▶ TRY IT: Please report each line of the data below that contains "input".

(Hardware project source files)
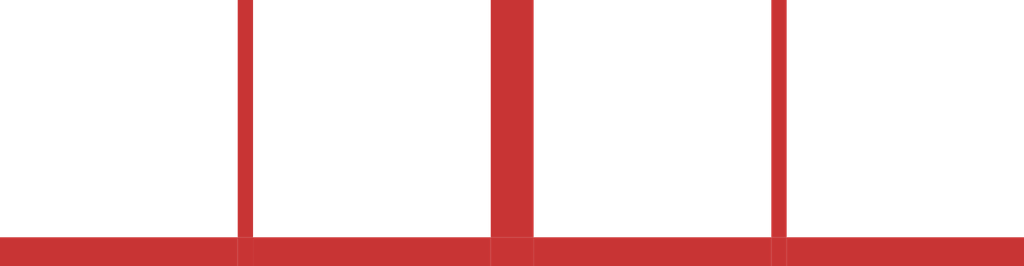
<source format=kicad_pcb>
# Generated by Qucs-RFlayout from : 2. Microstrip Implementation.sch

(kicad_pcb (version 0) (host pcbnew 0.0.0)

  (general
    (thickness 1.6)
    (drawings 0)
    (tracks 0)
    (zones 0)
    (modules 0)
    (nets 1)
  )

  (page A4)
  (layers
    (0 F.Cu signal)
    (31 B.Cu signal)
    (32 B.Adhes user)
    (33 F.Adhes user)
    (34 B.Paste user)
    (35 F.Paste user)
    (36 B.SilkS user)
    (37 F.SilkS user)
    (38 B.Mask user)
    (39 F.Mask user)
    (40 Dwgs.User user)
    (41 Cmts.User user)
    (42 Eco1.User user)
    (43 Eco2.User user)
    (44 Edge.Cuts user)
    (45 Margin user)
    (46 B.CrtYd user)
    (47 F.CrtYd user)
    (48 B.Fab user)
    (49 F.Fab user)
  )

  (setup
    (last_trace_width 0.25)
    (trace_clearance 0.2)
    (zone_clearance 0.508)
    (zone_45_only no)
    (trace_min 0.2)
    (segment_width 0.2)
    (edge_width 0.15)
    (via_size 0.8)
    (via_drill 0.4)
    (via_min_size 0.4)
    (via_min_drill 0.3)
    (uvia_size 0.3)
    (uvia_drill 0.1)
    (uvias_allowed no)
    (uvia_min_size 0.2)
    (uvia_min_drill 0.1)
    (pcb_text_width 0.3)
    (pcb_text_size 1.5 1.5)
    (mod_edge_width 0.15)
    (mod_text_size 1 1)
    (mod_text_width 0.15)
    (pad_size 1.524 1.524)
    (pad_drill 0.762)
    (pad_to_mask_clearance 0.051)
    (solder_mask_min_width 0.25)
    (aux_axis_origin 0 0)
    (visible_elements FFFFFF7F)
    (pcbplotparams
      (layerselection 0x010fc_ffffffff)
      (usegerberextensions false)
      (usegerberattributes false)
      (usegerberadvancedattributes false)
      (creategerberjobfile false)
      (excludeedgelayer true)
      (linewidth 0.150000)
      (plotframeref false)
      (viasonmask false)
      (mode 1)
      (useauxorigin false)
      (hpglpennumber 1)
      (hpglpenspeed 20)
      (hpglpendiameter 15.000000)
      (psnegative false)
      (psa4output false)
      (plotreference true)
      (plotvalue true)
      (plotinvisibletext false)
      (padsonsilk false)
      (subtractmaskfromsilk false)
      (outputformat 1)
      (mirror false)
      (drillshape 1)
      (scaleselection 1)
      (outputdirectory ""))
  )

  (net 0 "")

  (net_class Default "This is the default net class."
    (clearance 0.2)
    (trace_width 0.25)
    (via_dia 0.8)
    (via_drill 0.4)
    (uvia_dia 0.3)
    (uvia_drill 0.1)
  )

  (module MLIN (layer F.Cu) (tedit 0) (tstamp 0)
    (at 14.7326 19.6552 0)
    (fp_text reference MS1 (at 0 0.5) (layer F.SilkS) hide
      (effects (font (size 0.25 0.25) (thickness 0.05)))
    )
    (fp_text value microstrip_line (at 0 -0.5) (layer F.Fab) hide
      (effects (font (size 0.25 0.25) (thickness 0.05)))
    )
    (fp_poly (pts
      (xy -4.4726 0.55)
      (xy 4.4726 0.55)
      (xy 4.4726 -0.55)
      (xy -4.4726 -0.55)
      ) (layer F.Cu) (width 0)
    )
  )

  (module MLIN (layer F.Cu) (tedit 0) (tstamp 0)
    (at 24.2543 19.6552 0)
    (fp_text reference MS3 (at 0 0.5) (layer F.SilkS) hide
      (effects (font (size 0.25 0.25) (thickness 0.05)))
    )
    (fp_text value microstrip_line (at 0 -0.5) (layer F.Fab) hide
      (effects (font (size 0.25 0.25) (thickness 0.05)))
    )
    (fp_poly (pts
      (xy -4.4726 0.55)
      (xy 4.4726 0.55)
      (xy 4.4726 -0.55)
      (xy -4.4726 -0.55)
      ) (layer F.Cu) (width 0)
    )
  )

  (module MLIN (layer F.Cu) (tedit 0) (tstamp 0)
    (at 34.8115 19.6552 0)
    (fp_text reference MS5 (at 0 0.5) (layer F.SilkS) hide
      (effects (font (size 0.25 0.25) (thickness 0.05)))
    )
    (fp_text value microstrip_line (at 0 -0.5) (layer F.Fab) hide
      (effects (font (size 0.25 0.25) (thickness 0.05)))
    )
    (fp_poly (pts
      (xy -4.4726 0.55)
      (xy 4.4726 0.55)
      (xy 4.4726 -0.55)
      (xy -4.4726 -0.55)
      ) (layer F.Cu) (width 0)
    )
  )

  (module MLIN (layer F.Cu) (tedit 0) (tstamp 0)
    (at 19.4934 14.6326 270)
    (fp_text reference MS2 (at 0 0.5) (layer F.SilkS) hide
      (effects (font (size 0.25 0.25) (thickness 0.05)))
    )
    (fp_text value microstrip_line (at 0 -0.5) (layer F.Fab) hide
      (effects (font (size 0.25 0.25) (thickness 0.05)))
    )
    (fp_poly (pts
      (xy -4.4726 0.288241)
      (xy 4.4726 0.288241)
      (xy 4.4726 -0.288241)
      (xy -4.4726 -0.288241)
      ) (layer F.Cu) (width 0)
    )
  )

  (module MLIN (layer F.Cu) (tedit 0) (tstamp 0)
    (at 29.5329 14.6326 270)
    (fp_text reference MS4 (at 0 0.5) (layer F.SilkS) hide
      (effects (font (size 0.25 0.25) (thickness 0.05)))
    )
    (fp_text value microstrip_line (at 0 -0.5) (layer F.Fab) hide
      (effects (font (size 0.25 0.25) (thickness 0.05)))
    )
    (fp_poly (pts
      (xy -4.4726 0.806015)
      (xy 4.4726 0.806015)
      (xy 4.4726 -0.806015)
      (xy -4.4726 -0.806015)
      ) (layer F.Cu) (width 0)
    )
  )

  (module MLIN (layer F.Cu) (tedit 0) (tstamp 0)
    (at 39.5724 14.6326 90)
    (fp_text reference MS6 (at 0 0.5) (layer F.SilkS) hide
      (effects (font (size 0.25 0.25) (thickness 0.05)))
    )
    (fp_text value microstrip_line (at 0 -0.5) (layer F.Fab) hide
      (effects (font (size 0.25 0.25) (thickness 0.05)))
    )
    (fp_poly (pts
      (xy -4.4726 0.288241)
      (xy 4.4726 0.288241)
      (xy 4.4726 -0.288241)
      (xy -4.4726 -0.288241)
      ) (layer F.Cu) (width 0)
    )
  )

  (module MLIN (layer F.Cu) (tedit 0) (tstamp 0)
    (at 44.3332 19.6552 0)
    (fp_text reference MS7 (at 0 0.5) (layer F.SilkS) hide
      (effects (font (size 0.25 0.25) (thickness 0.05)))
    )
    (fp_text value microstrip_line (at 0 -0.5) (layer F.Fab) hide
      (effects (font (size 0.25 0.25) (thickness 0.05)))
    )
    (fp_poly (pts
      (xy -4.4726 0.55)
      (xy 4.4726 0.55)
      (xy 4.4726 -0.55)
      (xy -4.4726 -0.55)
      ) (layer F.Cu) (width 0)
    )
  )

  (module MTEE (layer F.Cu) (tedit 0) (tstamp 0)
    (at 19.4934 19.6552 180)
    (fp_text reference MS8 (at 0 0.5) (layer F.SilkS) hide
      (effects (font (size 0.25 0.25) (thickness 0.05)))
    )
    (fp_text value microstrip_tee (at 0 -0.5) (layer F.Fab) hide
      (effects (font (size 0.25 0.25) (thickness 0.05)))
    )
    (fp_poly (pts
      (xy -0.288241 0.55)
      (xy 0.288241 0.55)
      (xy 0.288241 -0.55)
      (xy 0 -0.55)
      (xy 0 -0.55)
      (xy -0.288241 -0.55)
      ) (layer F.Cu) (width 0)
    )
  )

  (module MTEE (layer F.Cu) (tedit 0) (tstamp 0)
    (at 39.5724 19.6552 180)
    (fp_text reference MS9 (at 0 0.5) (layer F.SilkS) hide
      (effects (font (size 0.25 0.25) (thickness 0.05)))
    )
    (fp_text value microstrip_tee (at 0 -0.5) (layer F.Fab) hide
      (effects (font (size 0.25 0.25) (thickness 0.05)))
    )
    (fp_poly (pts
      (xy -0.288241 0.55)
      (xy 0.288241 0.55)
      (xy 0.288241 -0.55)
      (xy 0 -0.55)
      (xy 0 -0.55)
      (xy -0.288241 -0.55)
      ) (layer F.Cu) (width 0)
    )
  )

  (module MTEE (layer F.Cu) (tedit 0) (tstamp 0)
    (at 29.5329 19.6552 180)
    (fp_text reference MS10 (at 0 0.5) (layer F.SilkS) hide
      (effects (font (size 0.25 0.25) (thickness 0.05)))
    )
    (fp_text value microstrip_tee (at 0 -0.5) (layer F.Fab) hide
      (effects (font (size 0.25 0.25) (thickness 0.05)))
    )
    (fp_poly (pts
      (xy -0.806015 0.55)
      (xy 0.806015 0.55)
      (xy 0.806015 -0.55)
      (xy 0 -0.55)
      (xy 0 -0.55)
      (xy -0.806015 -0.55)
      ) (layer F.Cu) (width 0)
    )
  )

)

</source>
--
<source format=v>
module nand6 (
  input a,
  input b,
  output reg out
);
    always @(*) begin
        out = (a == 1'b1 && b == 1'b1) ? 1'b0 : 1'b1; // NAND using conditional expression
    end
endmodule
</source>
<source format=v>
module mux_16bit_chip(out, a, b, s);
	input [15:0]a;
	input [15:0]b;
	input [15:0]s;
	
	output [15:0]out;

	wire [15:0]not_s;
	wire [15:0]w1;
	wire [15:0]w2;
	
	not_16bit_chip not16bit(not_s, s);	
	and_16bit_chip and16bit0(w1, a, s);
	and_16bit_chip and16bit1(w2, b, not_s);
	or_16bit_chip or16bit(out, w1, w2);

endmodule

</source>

▶ TASK SOLUTION:
  input a,
  input b,
	input [15:0]a;
	input [15:0]b;
	input [15:0]s;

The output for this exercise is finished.